Here is a breakdown of what those actually are:
Tensor
A tensor is an array type that PyTorch uses for basically everything. A tensor is a multi-dimensional array of numbers. It's what holds all of your model's 'data' (like the weights, vectors, token ID's, etc.).
Each of your model's weights is stored in a vector, but not every tensor is a weight. A batch of token ID's is a tensor, for example.
1D tensor (a list of numbers):
tensor([ 0.1, -0.3, 0.5, 0.0, -0.2 ])
2D tensor (a grid/table):
tensor([[ 1, 2, 3 ],
[ 4, 5, 6 ],
[ 7, 8, 9 ]])
What are a model's "weights"?
A model's weights are the only thing that changes when you train it. Weights define one big, complex math recipe that is adjusted when the model gets an answer to a question right or wrong. After a lot of time, the more the model is trained, the weights adjust to be better and better. There is no "memory" of past questions, just a recipe of numbers and math that gives you the correct answer to your question.
Layers
Fixed math (the operation) — e.g., "multiply input by a matrix, add a vector," or "take max(0, x)," etc. That part doesn't change.
Weights — the numbers (matrix, bias, etc.) that the math uses. Those are what training updates.
So: a layer = a fixed operation + the weights it uses. The operation is the recipe; the weights are the learned numbers inside it.
One layer = one step: "take input, do this math with my weights, return output."

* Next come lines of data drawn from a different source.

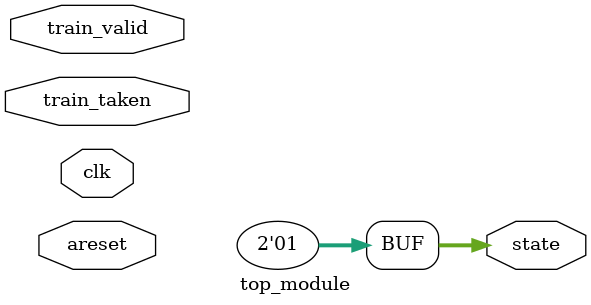
<source format=sv>
module top_module(
    input clk,
    input areset,
    input train_valid,
    input train_taken,
    output logic [1:0] state
);
  
  assign state = 2'b01; // initialize state to weakly not-taken
  
  always @(posedge clk or posedge areset) begin
    if (areset)
      state <= 2'b01; // reset state to weakly not-taken
    else if (train_valid) begin
      if (train_taken && (state < 2'b11)) // increment counter
        state <= state + 2'b01;
      else if (!train_taken && (state > 2'b00)) // decrement counter
        state <= state - 2'b01;
    end
  end
  
endmodule

</source>
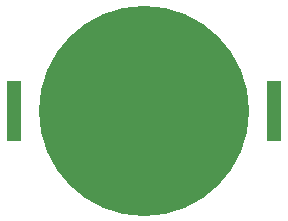
<source format=gbs>
%TF.GenerationSoftware,KiCad,Pcbnew,8.0.3*%
%TF.CreationDate,2025-02-28T01:09:01-06:00*%
%TF.ProjectId,HearingAid_Right,48656172-696e-4674-9169-645f52696768,rev?*%
%TF.SameCoordinates,Original*%
%TF.FileFunction,Soldermask,Bot*%
%TF.FilePolarity,Negative*%
%FSLAX46Y46*%
G04 Gerber Fmt 4.6, Leading zero omitted, Abs format (unit mm)*
G04 Created by KiCad (PCBNEW 8.0.3) date 2025-02-28 01:09:01*
%MOMM*%
%LPD*%
G01*
G04 APERTURE LIST*
%ADD10R,1.270000X5.080000*%
%ADD11C,17.800000*%
G04 APERTURE END LIST*
D10*
%TO.C,BT1*%
X133085000Y-70283630D03*
X111115000Y-70283630D03*
D11*
X122100000Y-70283630D03*
%TD*%
M02*

</source>
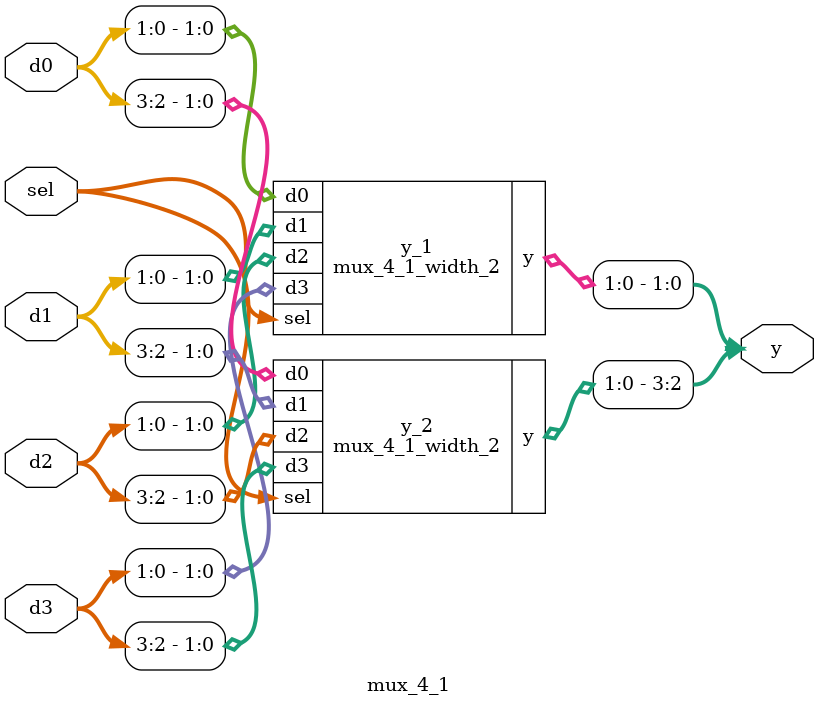
<source format=sv>

module mux_4_1_width_2
(
  input  [1:0] d0, d1, d2, d3,
  input  [1:0] sel,
  output [1:0] y
);

  assign y = sel [1] ? (sel [0] ? d3 : d2)
                     : (sel [0] ? d1 : d0);

endmodule

//----------------------------------------------------------------------------
// Task
//----------------------------------------------------------------------------

module mux_4_1
(
  input  [3:0] d0, d1, d2, d3,
  input  [1:0] sel,
  output [3:0] y
);

  // Task:
  // Implement mux_4_1 with 4-bit data
  // using two instances of mux_4_1_width_2 with 2-bit data

  mux_4_1_width_2 y_1
  (
    .sel(sel),
    .d0(d0[1:0]), .d1(d1[1:0]), .d2(d2[1:0]), .d3(d3[1:0]),
    .y(y[1:0])
  );

  mux_4_1_width_2 y_2
  (
    .sel(sel),
    .d0(d0[3:2]), .d1(d1[3:2]), .d2(d2[3:2]), .d3(d3[3:2]),
    .y(y[3:2])
  );

endmodule

</source>
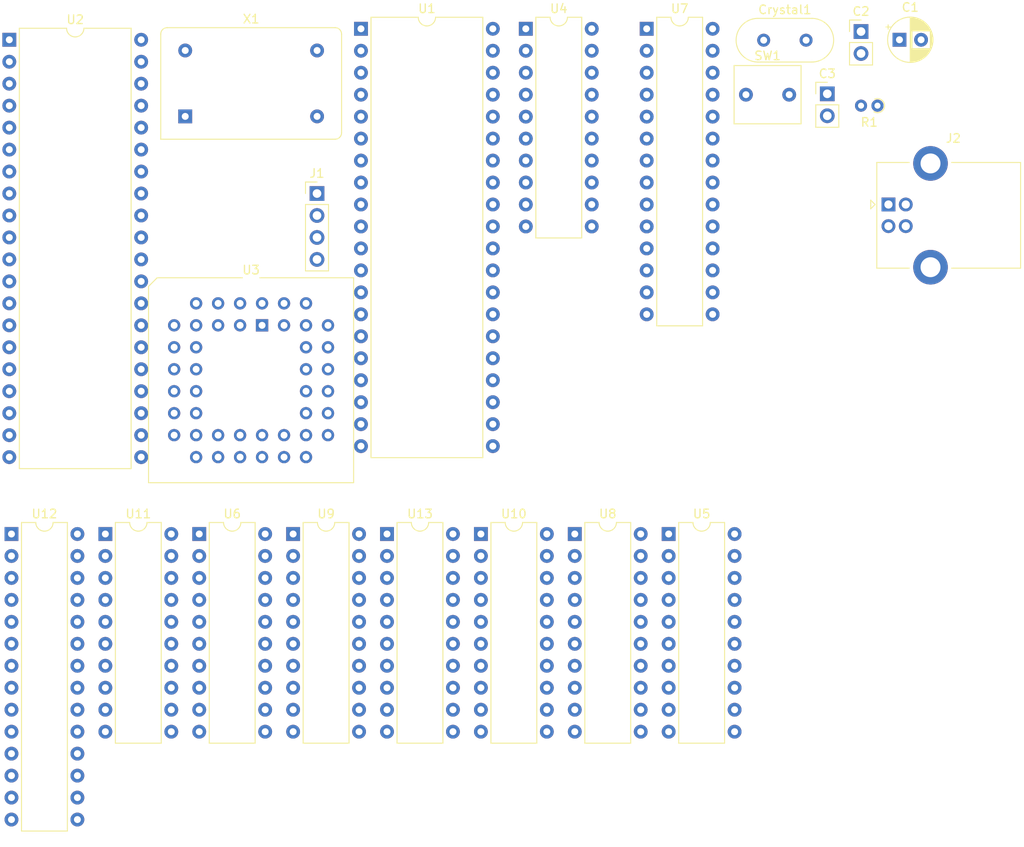
<source format=kicad_pcb>
(kicad_pcb (version 20211014) (generator pcbnew)

  (general
    (thickness 1.6)
  )

  (paper "A4")
  (layers
    (0 "F.Cu" signal)
    (31 "B.Cu" signal)
    (32 "B.Adhes" user "B.Adhesive")
    (33 "F.Adhes" user "F.Adhesive")
    (34 "B.Paste" user)
    (35 "F.Paste" user)
    (36 "B.SilkS" user "B.Silkscreen")
    (37 "F.SilkS" user "F.Silkscreen")
    (38 "B.Mask" user)
    (39 "F.Mask" user)
    (40 "Dwgs.User" user "User.Drawings")
    (41 "Cmts.User" user "User.Comments")
    (42 "Eco1.User" user "User.Eco1")
    (43 "Eco2.User" user "User.Eco2")
    (44 "Edge.Cuts" user)
    (45 "Margin" user)
    (46 "B.CrtYd" user "B.Courtyard")
    (47 "F.CrtYd" user "F.Courtyard")
    (48 "B.Fab" user)
    (49 "F.Fab" user)
    (50 "User.1" user)
    (51 "User.2" user)
    (52 "User.3" user)
    (53 "User.4" user)
    (54 "User.5" user)
    (55 "User.6" user)
    (56 "User.7" user)
    (57 "User.8" user)
    (58 "User.9" user)
  )

  (setup
    (pad_to_mask_clearance 0)
    (pcbplotparams
      (layerselection 0x00010fc_ffffffff)
      (disableapertmacros false)
      (usegerberextensions false)
      (usegerberattributes true)
      (usegerberadvancedattributes true)
      (creategerberjobfile true)
      (svguseinch false)
      (svgprecision 6)
      (excludeedgelayer true)
      (plotframeref false)
      (viasonmask false)
      (mode 1)
      (useauxorigin false)
      (hpglpennumber 1)
      (hpglpenspeed 20)
      (hpglpendiameter 15.000000)
      (dxfpolygonmode true)
      (dxfimperialunits true)
      (dxfusepcbnewfont true)
      (psnegative false)
      (psa4output false)
      (plotreference true)
      (plotvalue true)
      (plotinvisibletext false)
      (sketchpadsonfab false)
      (subtractmaskfromsilk false)
      (outputformat 1)
      (mirror false)
      (drillshape 1)
      (scaleselection 1)
      (outputdirectory "")
    )
  )

  (net 0 "")
  (net 1 "Net-(C1-Pad2)")
  (net 2 "Net-(C2-Pad1)")
  (net 3 "Net-(C3-Pad1)")
  (net 4 "/P1.0")
  (net 5 "/P1.1")
  (net 6 "/P1.2")
  (net 7 "/P1.3")
  (net 8 "/P1.4")
  (net 9 "/P1.5")
  (net 10 "/P1.6")
  (net 11 "/P1.7")
  (net 12 "/P3.2")
  (net 13 "/P3.3")
  (net 14 "/P3.7")
  (net 15 "RXD")
  (net 16 "/A8")
  (net 17 "/A9")
  (net 18 "/A10")
  (net 19 "/A11")
  (net 20 "/A12")
  (net 21 "/A13")
  (net 22 "/A14")
  (net 23 "/A15")
  (net 24 "Net-(U1-Pad29)")
  (net 25 "Net-(U1-Pad30)")
  (net 26 "+5V")
  (net 27 "/D7")
  (net 28 "/D6")
  (net 29 "/D5")
  (net 30 "/D4")
  (net 31 "/D3")
  (net 32 "/D2")
  (net 33 "/D1")
  (net 34 "/D0")
  (net 35 "/A7")
  (net 36 "/A6")
  (net 37 "/A5")
  (net 38 "/A4")
  (net 39 "/A3")
  (net 40 "/A2")
  (net 41 "/A1")
  (net 42 "/A0")
  (net 43 "TXD")
  (net 44 "unconnected-(J2-Pad2)")
  (net 45 "unconnected-(J2-Pad3)")
  (net 46 "GND")
  (net 47 "unconnected-(J2-Pad5)")
  (net 48 "unconnected-(U2-Pad3)")
  (net 49 "unconnected-(U2-Pad19)")
  (net 50 "unconnected-(X1-Pad1)")
  (net 51 "PixClk")
  (net 52 "T0")
  (net 53 "T1")
  (net 54 "WR\\")
  (net 55 "/MA0")
  (net 56 "/MA1")
  (net 57 "/MA2")
  (net 58 "/MA3")
  (net 59 "/MA4")
  (net 60 "/MA5")
  (net 61 "/MA6")
  (net 62 "/MA7")
  (net 63 "/MA8")
  (net 64 "/MA9")
  (net 65 "/MA10")
  (net 66 "/MA11")
  (net 67 "/MA12")
  (net 68 "/MA13")
  (net 69 "DE")
  (net 70 "CCLK")
  (net 71 "/RA4")
  (net 72 "/RA3")
  (net 73 "/RA2")
  (net 74 "/RA1")
  (net 75 "/RA0")
  (net 76 "HS")
  (net 77 "VS")
  (net 78 "unconnected-(U3-Pad1)")
  (net 79 "unconnected-(U3-Pad6)")
  (net 80 "unconnected-(U3-Pad7)")
  (net 81 "LOADAD")
  (net 82 "PixClk*2")
  (net 83 "unconnected-(U3-Pad15)")
  (net 84 "unconnected-(U3-Pad16)")
  (net 85 "unconnected-(U3-Pad17)")
  (net 86 "CRTCOE")
  (net 87 "GWE\\")
  (net 88 "LOADCHR")
  (net 89 "CHAROE")
  (net 90 "unconnected-(U3-Pad24)")
  (net 91 "unconnected-(U3-Pad25)")
  (net 92 "unconnected-(U3-Pad26)")
  (net 93 "unconnected-(U3-Pad27)")
  (net 94 "unconnected-(U3-Pad28)")
  (net 95 "unconnected-(U3-Pad29)")
  (net 96 "unconnected-(U3-Pad30)")
  (net 97 "unconnected-(U3-Pad33)")
  (net 98 "unconnected-(U3-Pad34)")
  (net 99 "unconnected-(U3-Pad35)")
  (net 100 "unconnected-(U3-Pad36)")
  (net 101 "unconnected-(U3-Pad37)")
  (net 102 "unconnected-(U3-Pad38)")
  (net 103 "unconnected-(U3-Pad39)")
  (net 104 "unconnected-(U3-Pad40)")
  (net 105 "unconnected-(U3-Pad42)")
  (net 106 "unconnected-(U3-Pad43)")
  (net 107 "unconnected-(U3-Pad44)")
  (net 108 "COLOR")
  (net 109 "/GA7")
  (net 110 "/GA6")
  (net 111 "/GA5")
  (net 112 "/GA4")
  (net 113 "/GA3")
  (net 114 "/GA2")
  (net 115 "/GA1")
  (net 116 "/GA0")
  (net 117 "unconnected-(U6-Pad9)")
  (net 118 "unconnected-(U6-Pad11)")
  (net 119 "/GA14")
  (net 120 "/GA13")
  (net 121 "/GA12")
  (net 122 "/GA11")
  (net 123 "/GA10")
  (net 124 "/GA9")
  (net 125 "/GA8")
  (net 126 "unconnected-(U8-Pad6)")
  (net 127 "unconnected-(U8-Pad7)")
  (net 128 "unconnected-(U8-Pad8)")
  (net 129 "unconnected-(U8-Pad9)")
  (net 130 "unconnected-(U8-Pad11)")
  (net 131 "unconnected-(U8-Pad12)")
  (net 132 "unconnected-(U8-Pad13)")
  (net 133 "unconnected-(U8-Pad14)")
  (net 134 "unconnected-(U8-Pad19)")
  (net 135 "OE_ADR")
  (net 136 "unconnected-(U10-Pad9)")
  (net 137 "unconnected-(U10-Pad12)")
  (net 138 "OE_DATA")
  (net 139 "/GD7")
  (net 140 "/GD6")
  (net 141 "/GD5")
  (net 142 "/GD4")
  (net 143 "/GD3")
  (net 144 "/GD2")
  (net 145 "/GD1")
  (net 146 "/GD0")

  (footprint "Package_DIP:DIP-20_W7.62mm" (layer "F.Cu") (at 227.91 74.93))

  (footprint "Resistor_THT:R_Axial_DIN0204_L3.6mm_D1.6mm_P1.90mm_Vertical" (layer "F.Cu") (at 262.89 25.4 180))

  (footprint "Capacitor_THT:CP_Radial_D5.0mm_P2.50mm" (layer "F.Cu") (at 265.43 17.78))

  (footprint "Package_LCC:PLCC-44_THT-Socket" (layer "F.Cu") (at 191.77 50.8))

  (footprint "Package_DIP:DIP-40_W15.24mm" (layer "F.Cu") (at 162.56 17.78))

  (footprint "Crystal:Crystal_HC18-U_Vertical" (layer "F.Cu") (at 249.740225 17.83))

  (footprint "Package_DIP:DIP-20_W7.62mm" (layer "F.Cu") (at 195.36 74.93))

  (footprint "Oscillator:Oscillator_DIP-14" (layer "F.Cu") (at 182.89 26.64))

  (footprint "Package_DIP:DIP-20_W7.62mm" (layer "F.Cu") (at 184.51 74.93))

  (footprint "Package_DIP:DIP-28_W7.62mm" (layer "F.Cu") (at 162.81 74.93))

  (footprint "Package_DIP:DIP-20_W7.62mm" (layer "F.Cu") (at 222.25 16.51))

  (footprint "Connector_PinHeader_2.54mm:PinHeader_1x02_P2.54mm_Vertical" (layer "F.Cu") (at 260.990225 16.83))

  (footprint "Connector_PinHeader_2.54mm:PinHeader_1x04_P2.54mm_Vertical" (layer "F.Cu") (at 198.12 35.56))

  (footprint "Connector_USB:USB_B_Lumberg_2411_02_Horizontal" (layer "F.Cu") (at 264.16 36.83))

  (footprint "Package_DIP:DIP-20_W7.62mm" (layer "F.Cu") (at 206.21 74.93))

  (footprint "Capacitor_THT:C_Rect_L7.5mm_W6.5mm_P5.00mm" (layer "F.Cu") (at 247.69 24.13))

  (footprint "Package_DIP:DIP-40_W15.24mm" (layer "F.Cu") (at 203.2 16.51))

  (footprint "Connector_PinHeader_2.54mm:PinHeader_1x02_P2.54mm_Vertical" (layer "F.Cu") (at 257.090225 24.03))

  (footprint "Package_DIP:DIP-20_W7.62mm" (layer "F.Cu") (at 238.76 74.93))

  (footprint "Package_DIP:DIP-20_W7.62mm" (layer "F.Cu") (at 217.06 74.93))

  (footprint "Package_DIP:DIP-20_W7.62mm" (layer "F.Cu") (at 173.66 74.93))

  (footprint "Package_DIP:DIP-28_W7.62mm" (layer "F.Cu") (at 236.22 16.51))

)

</source>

What is the operation used for training?
The operation is fixed math whose result is included in a layer. It multiplies the input by
the matrix, then adds the vector.
Automatic Gradients
How much loss goes up or down and by how much is called the gradient of the loss that's applied to the weight. So you always need one gradient per parameter, as this is what informs the adjustments of the weights.
Automatic gradients are what compute the gradients for you.
When we talk about loss in training, what does it mean? What is loss?
Loss is a single number that measures how wrong a model's predictions are. The lower the number, the closer the model is to getting the answer correct. The higher the number, the further away it was. Over the course of the training, we hope to see the loss number decrease.
Training tries to continuously lower the loss number by updating the weights.
Optimizer
An optimizer is what takes your gradients and actually updates your weights.